TASK ITEM —
All entries need to be written out again exactly, without their pictures.

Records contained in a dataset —
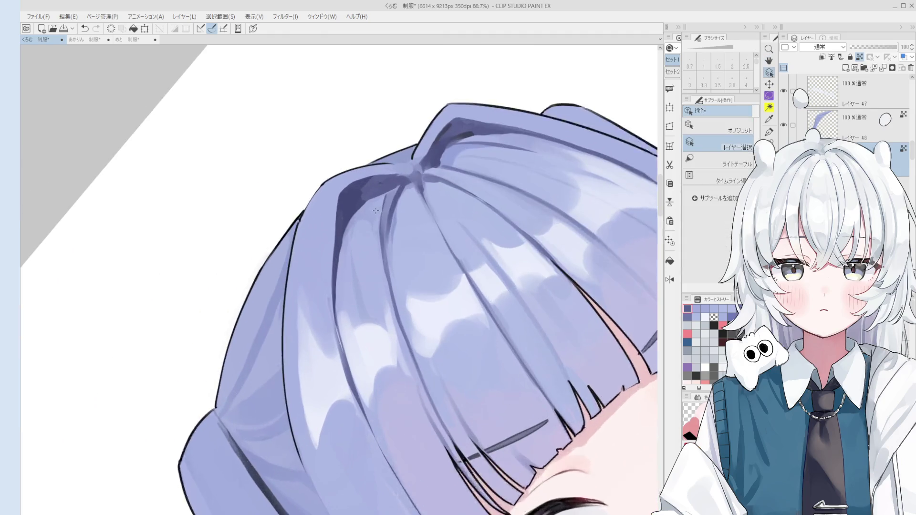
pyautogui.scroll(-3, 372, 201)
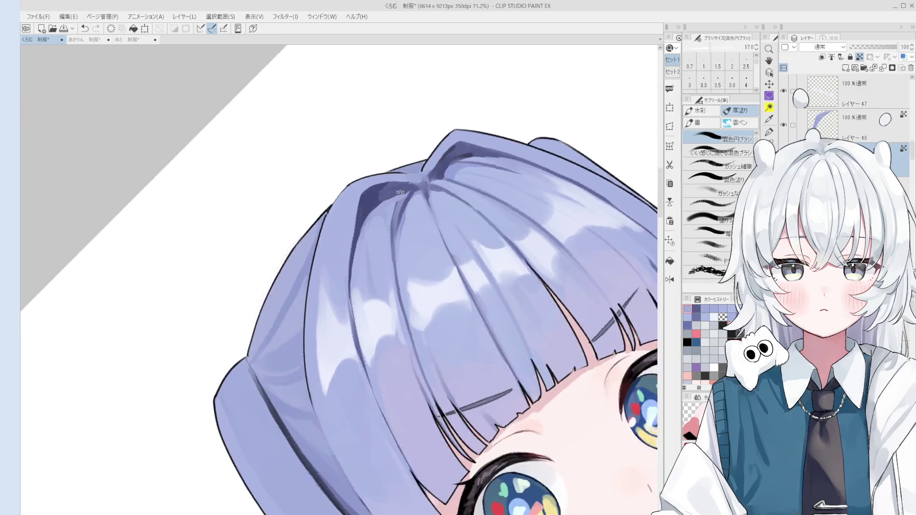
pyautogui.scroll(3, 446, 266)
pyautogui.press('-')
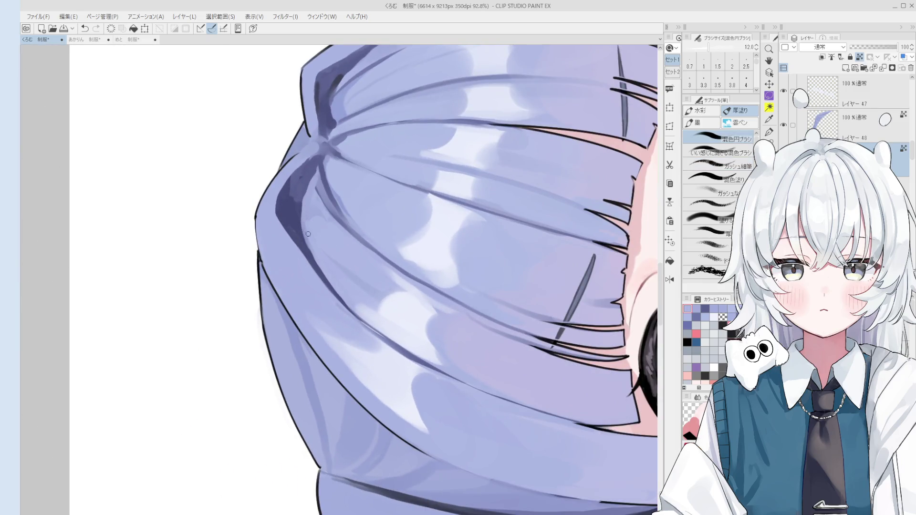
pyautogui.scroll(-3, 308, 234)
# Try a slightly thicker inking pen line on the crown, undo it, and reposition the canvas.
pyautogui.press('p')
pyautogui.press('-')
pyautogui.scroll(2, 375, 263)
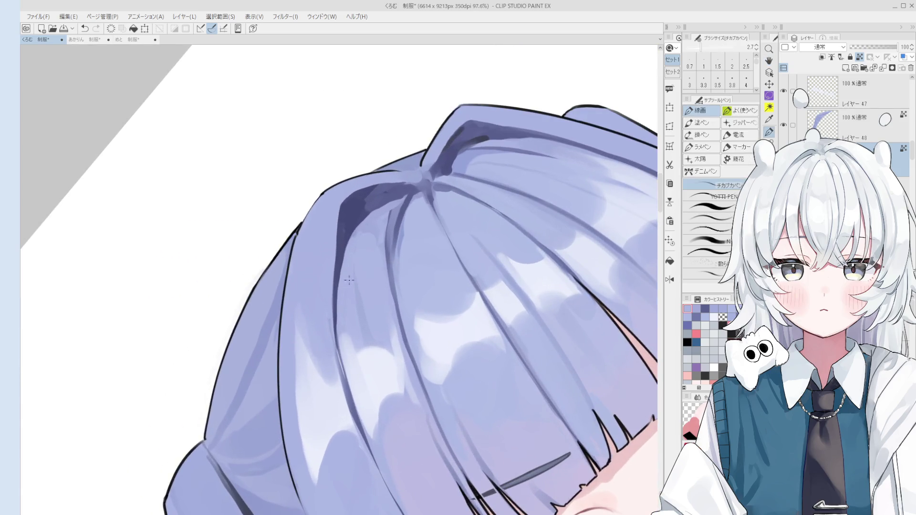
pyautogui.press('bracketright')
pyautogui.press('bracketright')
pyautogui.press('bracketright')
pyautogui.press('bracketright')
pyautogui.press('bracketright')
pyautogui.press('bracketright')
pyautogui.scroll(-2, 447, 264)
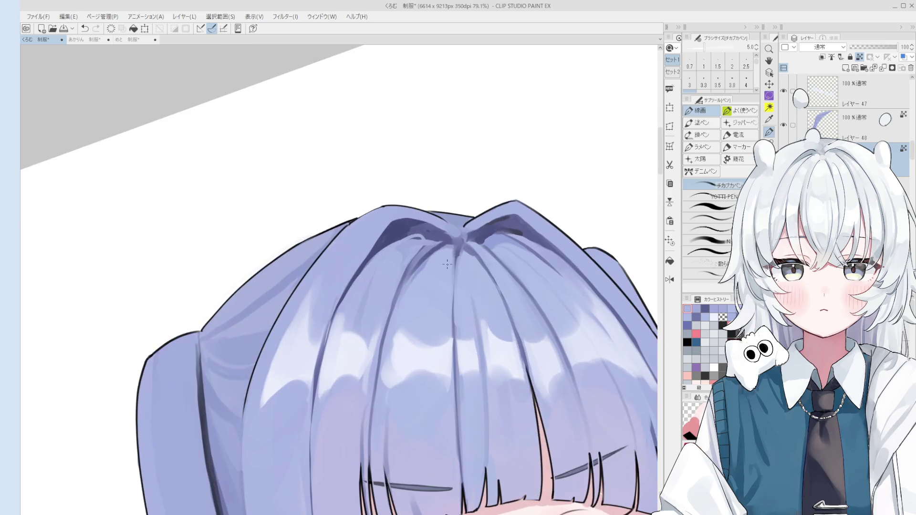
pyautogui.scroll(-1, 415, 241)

FINISHED TASK —
pyautogui.scroll(-3, 372, 201)
pyautogui.scroll(3, 446, 266)
pyautogui.press('-')
pyautogui.scroll(-3, 308, 234)
# Try a slightly thicker inking pen line on the crown, undo it, and reposition the canvas.
pyautogui.press('p')
pyautogui.press('-')
pyautogui.scroll(2, 375, 263)
pyautogui.press('bracketright')
pyautogui.press('bracketright')
pyautogui.press('bracketright')
pyautogui.press('bracketright')
pyautogui.press('bracketright')
pyautogui.press('bracketright')
pyautogui.scroll(-2, 447, 264)
pyautogui.scroll(-1, 415, 241)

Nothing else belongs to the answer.